--- Problem to solve ---
Switch "Render" to "Draw" in the entries from the line that contains "Mask: esophagus. Output" through the end of the entries, and repeat those lines with nothing else changed. Omit the pictures from your copy.

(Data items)
>> Begin

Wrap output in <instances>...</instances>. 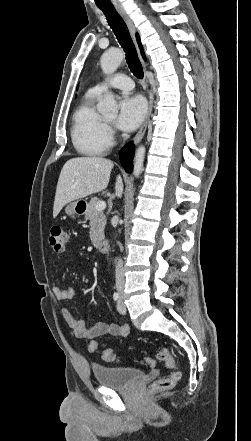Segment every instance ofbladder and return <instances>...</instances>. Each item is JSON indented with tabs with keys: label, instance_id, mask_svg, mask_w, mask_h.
Here are the masks:
<instances>
[{
	"label": "bladder",
	"instance_id": "obj_1",
	"mask_svg": "<svg viewBox=\"0 0 251 441\" xmlns=\"http://www.w3.org/2000/svg\"><path fill=\"white\" fill-rule=\"evenodd\" d=\"M92 372L100 385L113 389H127L144 376L142 370L132 367L93 365Z\"/></svg>",
	"mask_w": 251,
	"mask_h": 441
}]
</instances>
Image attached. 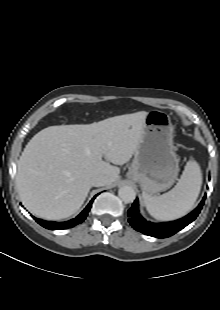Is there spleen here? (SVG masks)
Returning <instances> with one entry per match:
<instances>
[{
  "instance_id": "spleen-1",
  "label": "spleen",
  "mask_w": 220,
  "mask_h": 310,
  "mask_svg": "<svg viewBox=\"0 0 220 310\" xmlns=\"http://www.w3.org/2000/svg\"><path fill=\"white\" fill-rule=\"evenodd\" d=\"M202 185L200 166L189 160L173 189L160 196L143 193L149 214L157 220L169 221L186 215L194 206Z\"/></svg>"
}]
</instances>
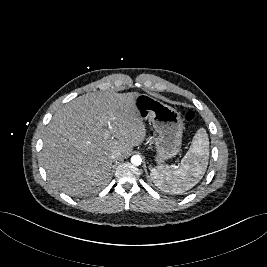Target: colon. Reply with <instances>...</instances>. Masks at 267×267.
Wrapping results in <instances>:
<instances>
[{
	"label": "colon",
	"mask_w": 267,
	"mask_h": 267,
	"mask_svg": "<svg viewBox=\"0 0 267 267\" xmlns=\"http://www.w3.org/2000/svg\"><path fill=\"white\" fill-rule=\"evenodd\" d=\"M185 119L188 121V122H193L194 119H195V113L193 111H187L185 113Z\"/></svg>",
	"instance_id": "5ec220e1"
}]
</instances>
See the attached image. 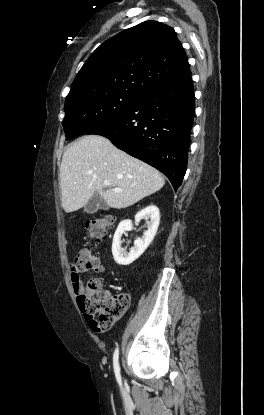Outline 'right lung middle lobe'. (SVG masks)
I'll list each match as a JSON object with an SVG mask.
<instances>
[{"mask_svg": "<svg viewBox=\"0 0 264 415\" xmlns=\"http://www.w3.org/2000/svg\"><path fill=\"white\" fill-rule=\"evenodd\" d=\"M140 97L127 92H107L65 100L63 128L66 140L121 116L130 110Z\"/></svg>", "mask_w": 264, "mask_h": 415, "instance_id": "obj_1", "label": "right lung middle lobe"}]
</instances>
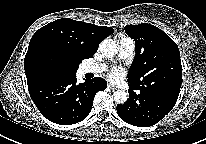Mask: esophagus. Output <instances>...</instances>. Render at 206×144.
Masks as SVG:
<instances>
[{
  "instance_id": "34e87169",
  "label": "esophagus",
  "mask_w": 206,
  "mask_h": 144,
  "mask_svg": "<svg viewBox=\"0 0 206 144\" xmlns=\"http://www.w3.org/2000/svg\"><path fill=\"white\" fill-rule=\"evenodd\" d=\"M108 88H110L111 90H115L117 87L115 85L109 83Z\"/></svg>"
}]
</instances>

>> End

--- Written response ---
Mask: esophagus. Output <instances>...</instances>. Draw at 206×144.
Masks as SVG:
<instances>
[{
  "instance_id": "34e87169",
  "label": "esophagus",
  "mask_w": 206,
  "mask_h": 144,
  "mask_svg": "<svg viewBox=\"0 0 206 144\" xmlns=\"http://www.w3.org/2000/svg\"><path fill=\"white\" fill-rule=\"evenodd\" d=\"M108 88H110L111 90H115L117 87L115 85L109 83Z\"/></svg>"
}]
</instances>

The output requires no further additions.